樂府古題要解
作者：吳兢‧唐

舊本題唐吳兢撰。兢有《貞觀政要》，已著錄。考《崇文總目》載《古樂府古題要解》共十二卷。晁公武《讀書志》稱兢纂采漢、魏以來古樂府詞凡十卷。又於傳記及諸家文集中采樂府所起本義，以釋解古題。觀《崇文總目》稱二書共十二卷，而《讀書志》稱古樂府十卷，則所餘二卷為《樂府古題要解》矣。卷數與今本相合。《崇文總目》又載《樂府解題》，稱不著撰人名氏。與吳兢所撰《樂府古題》頗同，以《江南曲》為首。其後所解差異。此本為毛晉津逮秘書所刊。後有晉跋，稱今人以兢所撰與《樂府解題》混為一書。又稱太原郭氏諸敘中，輒引《樂府解題》不及《古題要解》。今考郭茂倩《樂府詩集》所引《樂府解題》，自漢鐃歌《上之回》篇始，乃明題吳兢之名。則混為一書，已不始於近代。然茂倩所引，其文則與此書全同，不過偶刪一二句，或增入樂府本詞一二句，不應互相剿襲至此。疑兢書久佚，好事者因《崇文總目》有「《樂府解題》與吳兢所撰樂府頗同」語，因捃拾郭茂倩所引《樂府解題》，偽為兢書。而不知王堯臣等所謂與樂府頗同者，乃指其解說古題體例相近，非謂其文全同。觀下文即雲以《江南曲》為首，其後所解差異，是二書不同之明證。安有兩家之書如出一口者乎？且樂府自樂府，雜詩自雜詩，卷末乃載及建除諸體，並及於字謎之類，其為捃拾以足兩卷之數，灼然可知矣。《晉跋》稱是書凡三本，一得之廣山楊氏，一得之錫山顏氏，最後乃得一元板。然則是書為元人所贗造也。

序

樂府之興，肇於漢魏。歷代文士，篇詠實繁。或不睹於本章，便斷題取義。贈夫利涉，則述《公無度河》；慶彼載誕，乃引《烏生八九子》；賦雉斑者，但美繡錦臆；歌天馬者，唯敘驕馳亂蹋。類皆若茲，不可勝載。遞相祖習，積用為常，欲令後生，何以取正？余頃因涉閱傳記，用諸家文集，每有所得，輒疏記之。歲月積深，以成卷軸，向編次之，目為《古題要解》雲爾。

水仙操

右：舊說伯牙學鼓琴於成連先生，三年而成。至於精神寂寞，情誌專一，尚未能也。成連雲『吾理由子春在海中，能移人情。』乃與伯牙延望，無人。至蓬萊山，留伯牙曰：『吾將迎吾師。』刺船而去，旬時不返，但聞海上水汩汲漰澌之聲。山林窅冥，群鳥悲號，愴然嘆曰：『先生將移我情。』乃援琴而歌之。曲終，成連刺船而還。伯牙遂為天下妙手。

歇後語說︰水仙不開花，裝蒜。貌似未必真，贗造常是假。思想起伯牙和鍾子期，可能世上知音希。因著歐拉求和公式註釋多！於是暫且放下克萊因先生文字註釋？與其左右為難，又不能照顧前後？不如先回到白努利多項式基本性質的了？

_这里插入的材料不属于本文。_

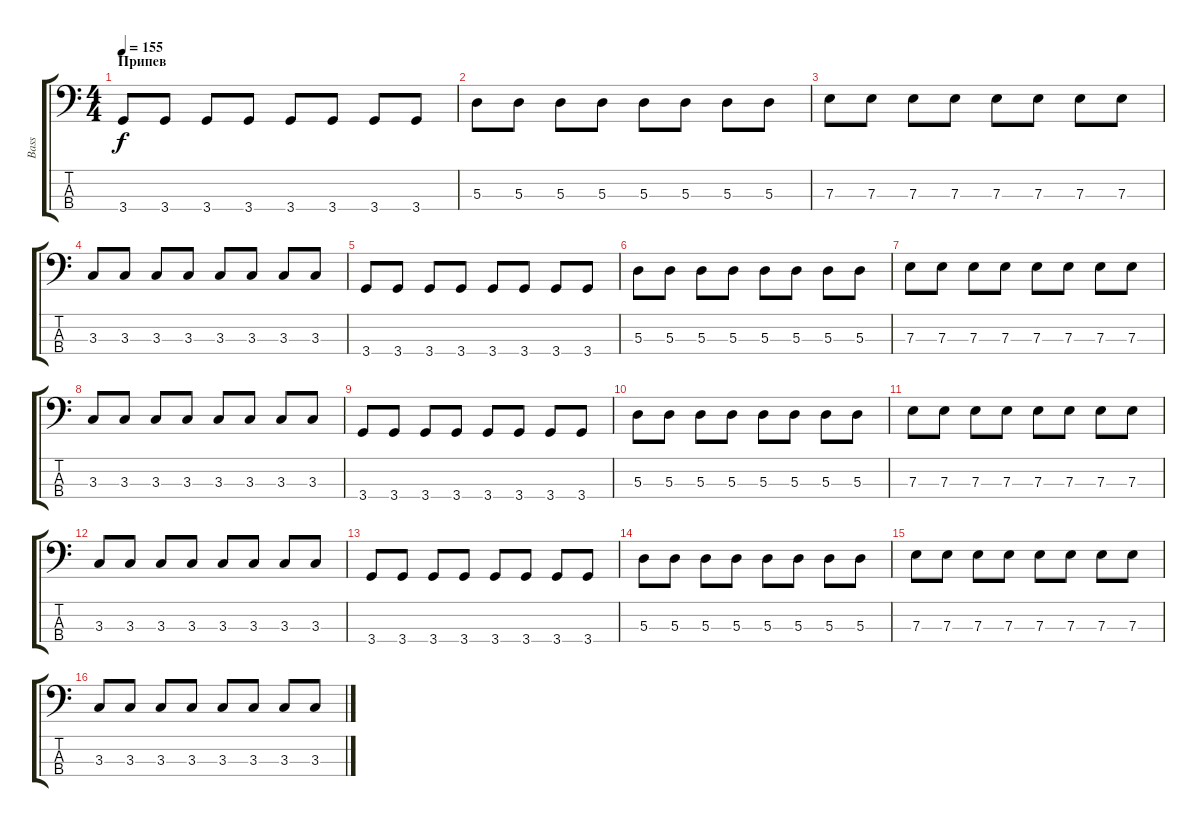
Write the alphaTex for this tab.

\track ("Bass" "Bass") {instrument acousticguitarsteel}
\staff {score tabs}
\tuning (G2 D2 A1 E1) {hide}
\ts (4 4)
\section ("" "Припев")
\tempo 155
\clef f4
\ks c
3.4.8{dy f} 3.4.8 3.4.8 3.4.8 3.4.8 3.4.8 3.4.8 3.4.8 |
5.3.8 5.3.8 5.3.8 5.3.8 5.3.8 5.3.8 5.3.8 5.3.8 |
7.3.8 7.3.8 7.3.8 7.3.8 7.3.8 7.3.8 7.3.8 7.3.8 |
3.3.8 3.3.8 3.3.8 3.3.8 3.3.8 3.3.8 3.3.8 3.3.8 |
3.4.8 3.4.8 3.4.8 3.4.8 3.4.8 3.4.8 3.4.8 3.4.8 |
5.3.8 5.3.8 5.3.8 5.3.8 5.3.8 5.3.8 5.3.8 5.3.8 |
7.3.8 7.3.8 7.3.8 7.3.8 7.3.8 7.3.8 7.3.8 7.3.8 |
3.3.8 3.3.8 3.3.8 3.3.8 3.3.8 3.3.8 3.3.8 3.3.8 |
3.4.8 3.4.8 3.4.8 3.4.8 3.4.8 3.4.8 3.4.8 3.4.8 |
5.3.8 5.3.8 5.3.8 5.3.8 5.3.8 5.3.8 5.3.8 5.3.8 |
7.3.8 7.3.8 7.3.8 7.3.8 7.3.8 7.3.8 7.3.8 7.3.8 |
3.3.8 3.3.8 3.3.8 3.3.8 3.3.8 3.3.8 3.3.8 3.3.8 |
3.4.8 3.4.8 3.4.8 3.4.8 3.4.8 3.4.8 3.4.8 3.4.8 |
5.3.8 5.3.8 5.3.8 5.3.8 5.3.8 5.3.8 5.3.8 5.3.8 |
7.3.8 7.3.8 7.3.8 7.3.8 7.3.8 7.3.8 7.3.8 7.3.8 |
3.3.8 3.3.8 3.3.8 3.3.8 3.3.8 3.3.8 3.3.8 3.3.8
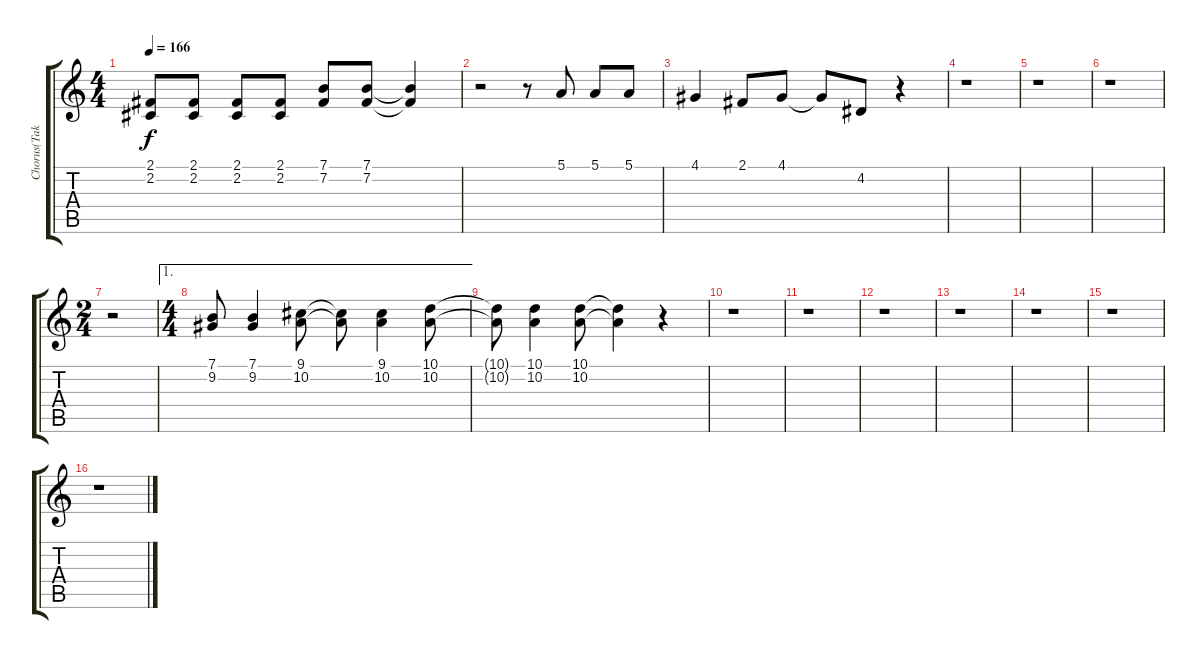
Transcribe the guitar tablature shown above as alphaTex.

\track ("Chorus(Takuro)" "Chorus(Tak") {instrument violin}
\staff {score tabs}
\tuning (E4 B3 G3 D3 A2 E2) {hide}
\ts (4 4)
\tempo 166
\clef g2
\ks c
(2.1 2.2).8{dy f} (2.1 2.2).8 (2.1 2.2).8 (2.1 2.2).8 (7.1 7.2).8 (7.1 7.2).8 (7.1{t} 7.2{t}).4 |
r.2 r.8 5.1.8 5.1.8 5.1.8 |
4.1.4 2.1.8 4.1.8 4.1{t}.8 4.2.8 r.4 |
r.1 |
r.1 |
r.1 |
\ts (2 4)
r.2 |
\ae 1
\ts (4 4)
(7.1 9.2).8 (7.1 9.2).4 (9.1 10.2).8 (9.1{t} 10.2{t}).8 (9.1 10.2).4 (10.1 10.2).8 |
(10.1{t} 10.2{t}).8 (10.1 10.2).4 (10.1 10.2).8 (10.1{t} 10.2{t}).4 r.4 |
r.1 |
r.1 |
r.1 |
r.1 |
r.1 |
r.1 |
r.1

！

假設 $B_n(x)$ 為白努利多項式，那麼依定義

$B_n(x) = \sum \limits_{k=0}^{n} \binom {n}k B_k x^{n-k}$ 。

已求過 $B_n(x)$ 之生成函數為

$\frac{t e^{xt}}{e^t -1} = \sum \limits_{k=0}^{\infty} B_k (x) \frac{t^k}{k!} \ \ \ \ \ (1)$ 。

將 $(1)$ 式兩邊對 $x$ 微分，右邊得

$\sum \limits_{k=0}^{\infty} B_k^{'} (x) \frac{t^k}{k!}$ ，由於

$\lim \limits_{t \to 0} \frac{t e^{xt}}{e^t -1} = 1 = B_0 (x)$ ，所以

$B_0^{'} (x) = 0$ ，因此右邊可寫成

$\sum \limits_{k=1}^{\infty} B_k^{'} (x) \frac{t^k}{k!}$ 。左邊得

${\left( \frac{t e^{xt}}{e^t -1} \right)}^{'} = \frac{t^2 e^{xt}}{e^t -1} = t \times \frac{t e^{xt}}{e^t -1}$

$= t \times \sum \limits_{k=0}^{\infty} B_k (x) \frac{t^k}{k!}$

$= \sum \limits_{k=0}^{\infty} B_k (x) \frac{t^{k+1}}{k!}$

$= \sum \limits_{k=1}^{\infty} B_{k-1} (x) \frac{t^k}{(k-1)!}$

$\therefore \frac{B_k^{'} (x)}{k!} = \frac{B_{k-1} (x)}{(k-1)!}$ 。故得

$B_k^{'} (x) = k \cdot B_{k-1} (x), \ k \ge 1$ ☆

此 $k$ 描述無窮白努利多項式間前後兩者之關係，實不同於某有既定關係函數序列 $y_n = A \cdot {(x + \alpha)}^n$ ， $y_n = (x+\alpha) \cdot y_{n-1}$ 。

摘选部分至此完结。